Step 4: tune the most promising model#

Step 4.1: search for the best hyperparameters#

Once a model looks promising, it must be tuned in order to offer the best compromise between optimization and generalization.

The goal is to find the set of model properties that gives the best performance. Model properties are often called hyperparameters (example: maximum depth for a decision tree).

This step can be either:

  • manual, tweaking model hyperparameters by hand.

  • automated, using a tool to explore the model hyperparameter spaces.

# Grid search explores a user-defined set of hyperparameter values
param_grid = [
    # try 12 (3×4) combinations of hyperparameters
    {"n_estimators": [50, 100, 150], "max_features": [6, 8, 10, 12]},
]

# train across 5 folds, that's a total of 12*5=60 rounds of training
grid_search = GridSearchCV(
    rf_model,
    param_grid,
    cv=5,
    scoring="neg_mean_squared_error",
    return_train_score=True,
)
grid_search.fit(x_train, y_train)

# Store the best model found
final_model = grid_search.best_estimator_

# Print the best combination of hyperparameters found
print(grid_search.best_params_)
{'max_features': 8, 'n_estimators': 150}

Step 4.2: check final model performance on test dataset#

Now is the time to evaluate the final model on the test set that we put apart before.

An important point is that preprocessing operations should be applied to test data using preprocessing values (mean, categories…) previously computed on training data. This prevents information leakage from test data (explanation)

# Apply preprocessing operations to test inputs
# Calling transform() and not fit_transform() uses preprocessing values computed on training set
x_test = full_pipeline.transform(df_x_test)

# Transform the targets DataFrame into a plain tensor
y_test = df_y_test.to_numpy()

test_error = compute_error(final_model, x_test, y_test)
print(f"Test error for final model: {test_error:.02f}")
Test error for final model: 48497.64

Using the model to make predictions on new data#

# Create a new data sample
new_sample = [[-122, 38, 49, 3700, 575, 1200, 543, 5.2, "NEAR BAY"]]

# Put it into a DataFrame so that it can be preprocessed
df_new_sample = pd.DataFrame(new_sample)
df_new_sample.columns = df_x_train.columns
df_new_sample.head()
longitude latitude housing_median_age total_rooms total_bedrooms population households median_income ocean_proximity
0 -122 38 49 3700 575 1200 543 5.2 NEAR BAY
# Apply preprocessing operations to new sample
# Calling transform() and not fit_transform() uses preprocessing values computed on training set
x_new = full_pipeline.transform(df_new_sample)

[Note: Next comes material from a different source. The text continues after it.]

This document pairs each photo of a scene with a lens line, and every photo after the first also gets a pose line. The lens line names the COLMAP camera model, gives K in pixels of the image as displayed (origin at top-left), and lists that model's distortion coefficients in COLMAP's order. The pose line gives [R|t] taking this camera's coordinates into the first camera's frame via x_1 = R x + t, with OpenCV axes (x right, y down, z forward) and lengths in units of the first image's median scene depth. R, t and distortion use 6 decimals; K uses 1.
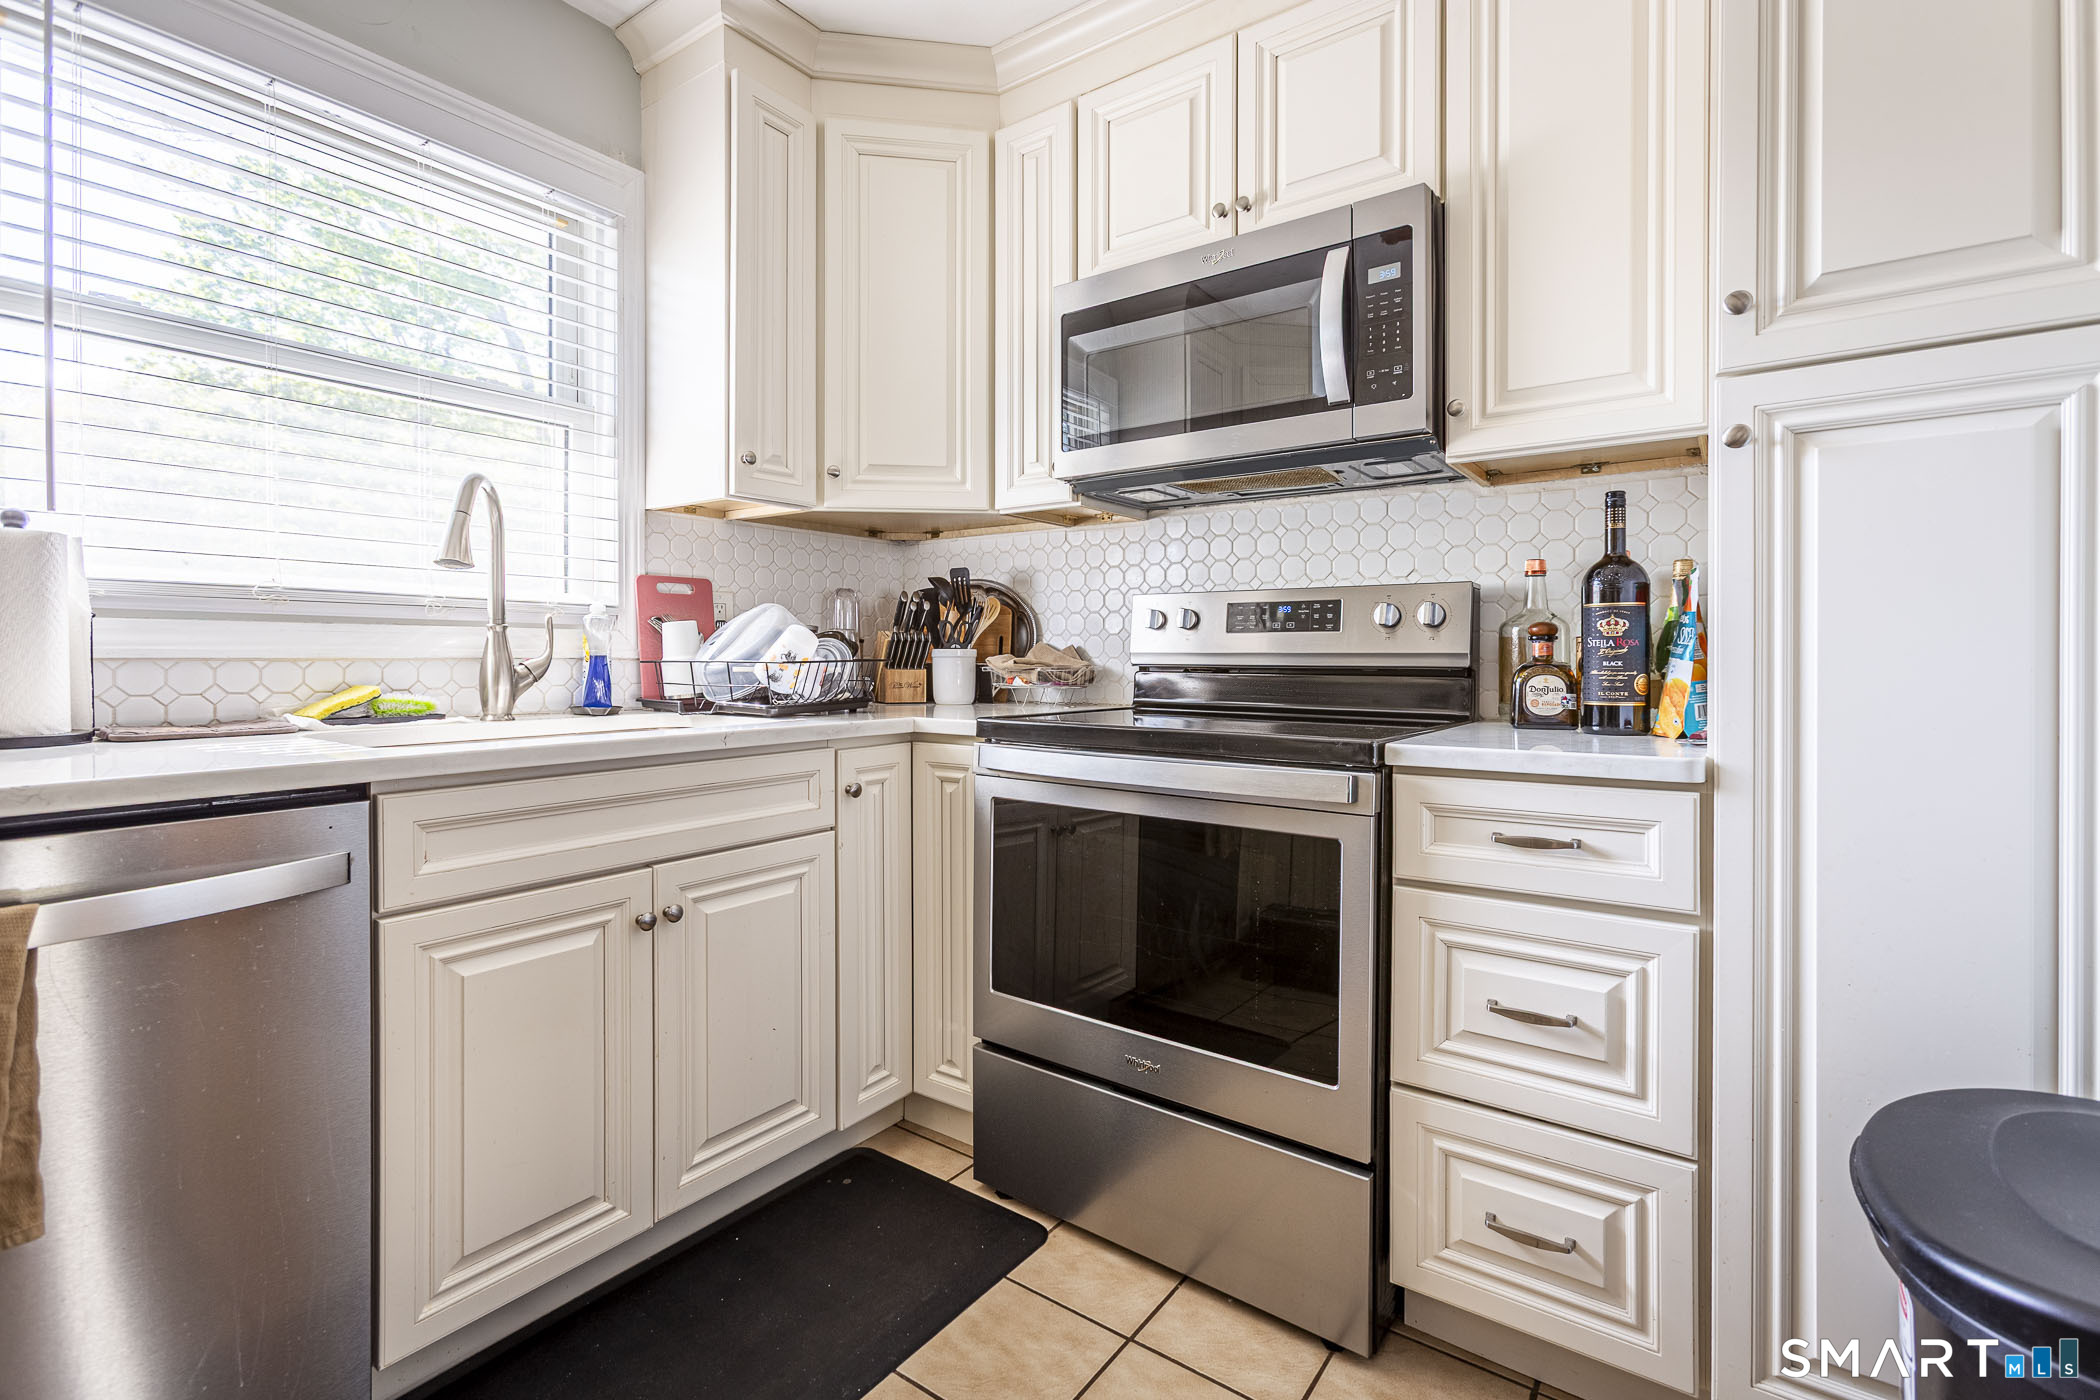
lens RADIAL K [[970.2, 0, 1069.5], [0, 970.2, 671.2], [0, 0, 1]] dist [0.003241, 0.000761]
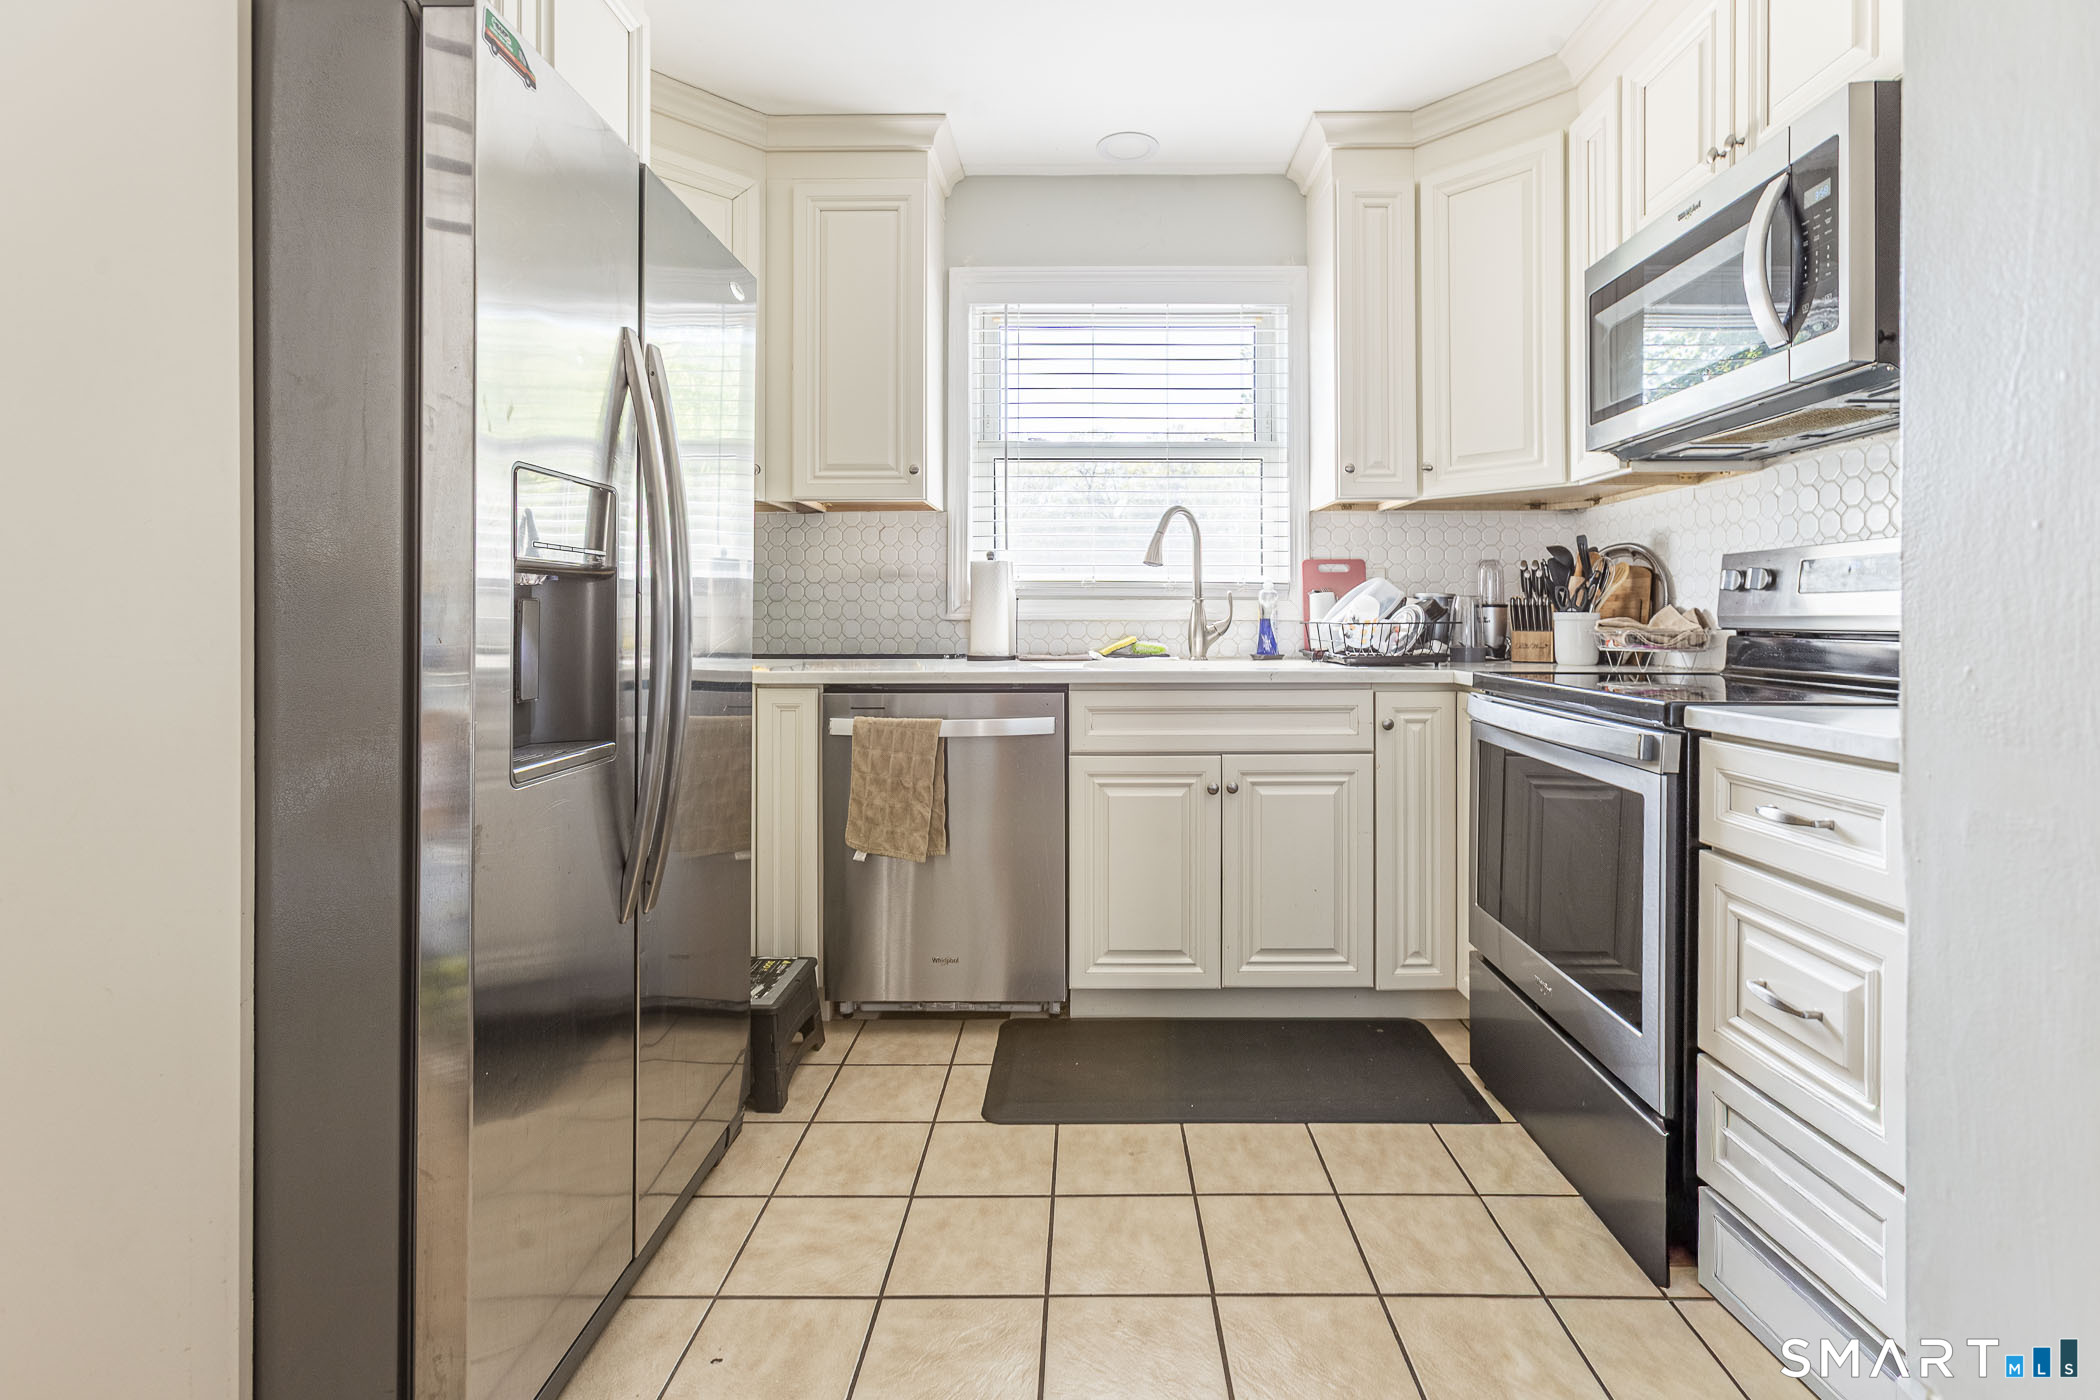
lens RADIAL K [[933.5, 0, 1055.3], [0, 933.5, 640.4], [0, 0, 1]] dist [-0.001880, 0.000260]
pose [[0.578909, 0.019014, -0.815171, 0.509763], [-0.014020, 0.999812, 0.013364, 0.002308], [0.815272, 0.003693, 0.579066, -0.061531]]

# Use trained model to predict median housing price
y_new = final_model.predict(x_new)
print(f"Predicted median price: {y_new[0]:.02f}")
Predicted median price: 276357.40

Step 5: deploy to production and maintain the system#

Step 5.1: save the final model and data pipeline#

A trained model can be saved to several formats. A standard common is to use Python’s built-in persistence model, pickle, through the joblib library for efficiency reasons.

# Serialize final model and input pipeline to disk
joblib.dump(final_model, "final_model.pkl")
joblib.dump(full_pipeline, "full_pipeline.pkl")

# (Later in the process)
# model = joblib.load("final_model.pkl")
# pipeline = joblib.load("full_pipeline.pkl")
# ...
['full_pipeline.pkl']

Step 5.2: deploy the model#

This step is highly context-dependent. A deployed model is often a part of a more important system. Some common solutions:

  • deploying the model as a web service accessible through an API.

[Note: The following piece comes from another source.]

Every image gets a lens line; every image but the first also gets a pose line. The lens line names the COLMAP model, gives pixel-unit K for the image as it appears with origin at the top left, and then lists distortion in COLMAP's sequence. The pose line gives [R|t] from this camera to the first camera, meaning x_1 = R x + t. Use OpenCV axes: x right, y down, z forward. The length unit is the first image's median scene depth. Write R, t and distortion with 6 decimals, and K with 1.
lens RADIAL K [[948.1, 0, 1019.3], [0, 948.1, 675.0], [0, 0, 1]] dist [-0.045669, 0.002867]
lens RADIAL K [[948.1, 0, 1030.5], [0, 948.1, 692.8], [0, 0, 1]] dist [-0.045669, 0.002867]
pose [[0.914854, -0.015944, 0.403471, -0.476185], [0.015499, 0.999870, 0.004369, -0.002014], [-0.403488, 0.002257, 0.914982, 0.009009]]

  • embedding the model into the user device.

The Flask web framework is often used to create a web API from a trained Python model.

Model deployement on the web

Step 5.3: monitor and maintain the system#

In order to guarantee an optimal quality of service, the deployed system must be carefully monitored. This may involve:

  • Checking the system’s live availability and performance at regular intervals.

  • Sampling the system’s predictions and evaluating them.

  • Checking input data quality.

  • Retraining the model on fresh data.